Some employers in Wisconsin and elsewhere seem to have a poor understanding of their responsibilities under the Americans with Disabilities Act as well as the rights of their employees under the law. When an employer violates the provisions of the ADA, resulting in harm to a disabled employee, the employee may file a complaint with the Equal Employment Opportunity Commission.
Three recent cases underscore that employers must make certain their human resources personnel and other employees are all thoroughly trained in the ADA and its requirements. In the first case, a man was terminated from his job while he was taking leave that had been authorized for heart bypass surgery. In the second case, a man was forced to stay on leave for months after he had a seizure at work but had clearance from his physician to return. Finally, in the third case, a deaf woman was not provided with a sign language interpreter and was instead forced to rely on notes.
These cases show that employers and their staff need to be trained on how to proceed when there is an ADA issue. Employees should also learn about their rights to obtain leave and how to request a reasonable accommodation if they need one.
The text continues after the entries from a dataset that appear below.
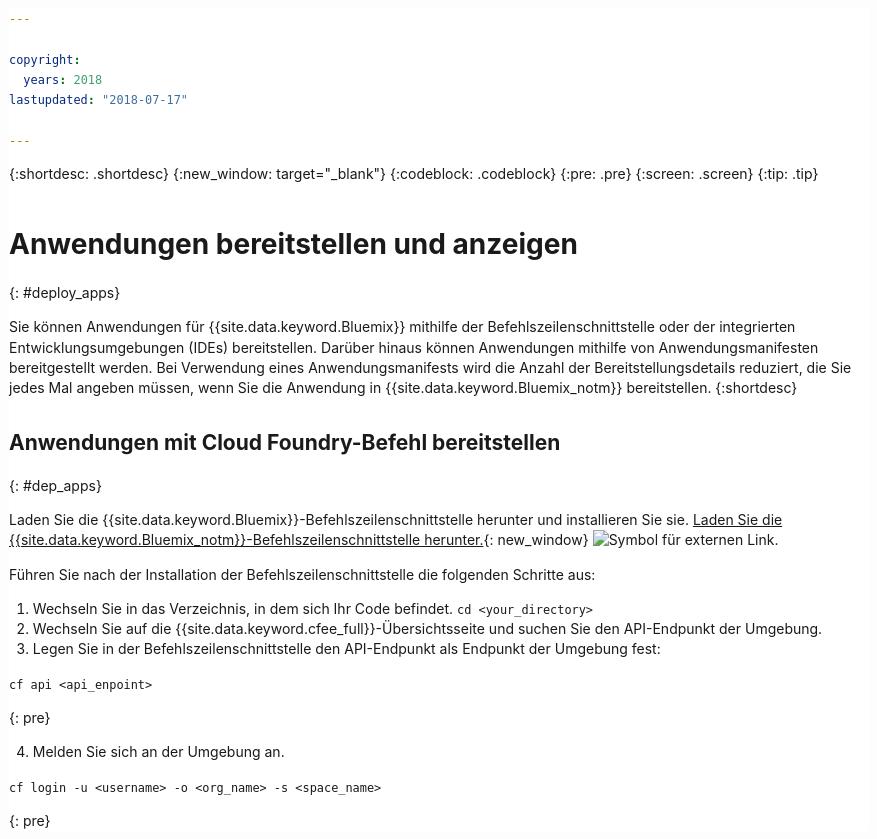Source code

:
 ```yaml
---

copyright:
  years: 2018
lastupdated: "2018-07-17"

---
```


{:shortdesc: .shortdesc}
{:new_window: target="_blank"}
{:codeblock: .codeblock}
{:pre: .pre}
{:screen: .screen}
{:tip: .tip}

# Anwendungen bereitstellen und anzeigen
{: #deploy_apps}

Sie können Anwendungen für {{site.data.keyword.Bluemix}} mithilfe der Befehlszeilenschnittstelle oder der integrierten Entwicklungsumgebungen (IDEs) bereitstellen. Darüber hinaus können Anwendungen mithilfe von Anwendungsmanifesten bereitgestellt werden. Bei Verwendung eines Anwendungsmanifests wird die Anzahl der Bereitstellungsdetails reduziert, die Sie jedes Mal angeben müssen, wenn Sie die Anwendung in {{site.data.keyword.Bluemix_notm}} bereitstellen.
{:shortdesc}

## Anwendungen mit Cloud Foundry-Befehl bereitstellen
{: #dep_apps}

Laden Sie die {{site.data.keyword.Bluemix}}-Befehlszeilenschnittstelle herunter und installieren Sie sie. [Laden Sie die {{site.data.keyword.Bluemix_notm}}-Befehlszeilenschnittstelle herunter.](https://clis.ng.bluemix.net){: new_window} ![Symbol für externen Link](../icons/launch-glyph.svg "Symbol für externen Link").

Führen Sie nach der Installation der Befehlszeilenschnittstelle die folgenden Schritte aus:

1. Wechseln Sie in das Verzeichnis, in dem sich Ihr Code befindet. `cd <your_directory>`
2. Wechseln Sie auf die {{site.data.keyword.cfee_full}}-Übersichtsseite und suchen Sie den API-Endpunkt der Umgebung.
3. Legen Sie in der Befehlszeilenschnittstelle den API-Endpunkt als Endpunkt der Umgebung fest:

  ```
  cf api <api_enpoint>
  ```
  {: pre}

4. Melden Sie sich an der Umgebung an.

  ```
  cf login -u <username> -o <org_name> -s <space_name>
  ```
  {: pre}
The Americans with Disabilities Act is meant to protect workers who have certain disabling conditions with finding and keeping their jobs. If an accommodation is needed for the worker to be able to perform the job's requirements, employers are supposed to make that accommodation if it is a reasonable one. Not all requested accommodations are considered to be reasonable, however. People who have had their requests denied may want to speak with an employment law attorney to see if a violation of the ADA has taken place.